▶ Collected data:
[Start of Attachment]
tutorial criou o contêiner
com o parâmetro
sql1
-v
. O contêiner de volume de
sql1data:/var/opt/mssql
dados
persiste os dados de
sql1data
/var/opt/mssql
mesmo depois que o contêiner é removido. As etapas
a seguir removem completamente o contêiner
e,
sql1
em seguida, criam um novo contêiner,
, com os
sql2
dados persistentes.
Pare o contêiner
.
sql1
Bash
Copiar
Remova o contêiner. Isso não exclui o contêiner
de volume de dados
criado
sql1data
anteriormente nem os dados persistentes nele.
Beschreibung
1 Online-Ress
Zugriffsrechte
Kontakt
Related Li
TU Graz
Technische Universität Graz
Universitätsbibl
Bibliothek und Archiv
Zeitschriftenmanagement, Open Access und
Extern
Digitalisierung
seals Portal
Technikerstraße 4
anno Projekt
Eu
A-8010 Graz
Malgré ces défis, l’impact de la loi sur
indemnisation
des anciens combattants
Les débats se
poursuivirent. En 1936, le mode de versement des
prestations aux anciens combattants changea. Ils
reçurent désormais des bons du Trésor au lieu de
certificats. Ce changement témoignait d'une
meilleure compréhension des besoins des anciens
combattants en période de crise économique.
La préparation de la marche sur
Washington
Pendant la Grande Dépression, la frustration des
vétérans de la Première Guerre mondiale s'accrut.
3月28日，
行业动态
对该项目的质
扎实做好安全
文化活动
[End of Attachment]
▶ PROMPT: Reproduce every line above without error.

▶ RESPONSE BOX:
tutorial criou o contêiner
com o parâmetro
sql1
-v
. O contêiner de volume de
sql1data:/var/opt/mssql
dados
persiste os dados de
sql1data
/var/opt/mssql
mesmo depois que o contêiner é removido. As etapas
a seguir removem completamente o contêiner
e,
sql1
em seguida, criam um novo contêiner,
, com os
sql2
dados persistentes.
Pare o contêiner
.
sql1
Bash
Copiar
Remova o contêiner. Isso não exclui o contêiner
de volume de dados
criado
sql1data
anteriormente nem os dados persistentes nele.
Beschreibung
1 Online-Ress
Zugriffsrechte
Kontakt
Related Li
TU Graz
Technische Universität Graz
Universitätsbibl
Bibliothek und Archiv
Zeitschriftenmanagement, Open Access und
Extern
Digitalisierung
seals Portal
Technikerstraße 4
anno Projekt
Eu
A-8010 Graz
Malgré ces défis, l’impact de la loi sur
indemnisation
des anciens combattants
Les débats se
poursuivirent. En 1936, le mode de versement des
prestations aux anciens combattants changea. Ils
reçurent désormais des bons du Trésor au lieu de
certificats. Ce changement témoignait d'une
meilleure compréhension des besoins des anciens
combattants en période de crise économique.
La préparation de la marche sur
Washington
Pendant la Grande Dépression, la frustration des
vétérans de la Première Guerre mondiale s'accrut.
3月28日，
行业动态
对该项目的质
扎实做好安全
文化活动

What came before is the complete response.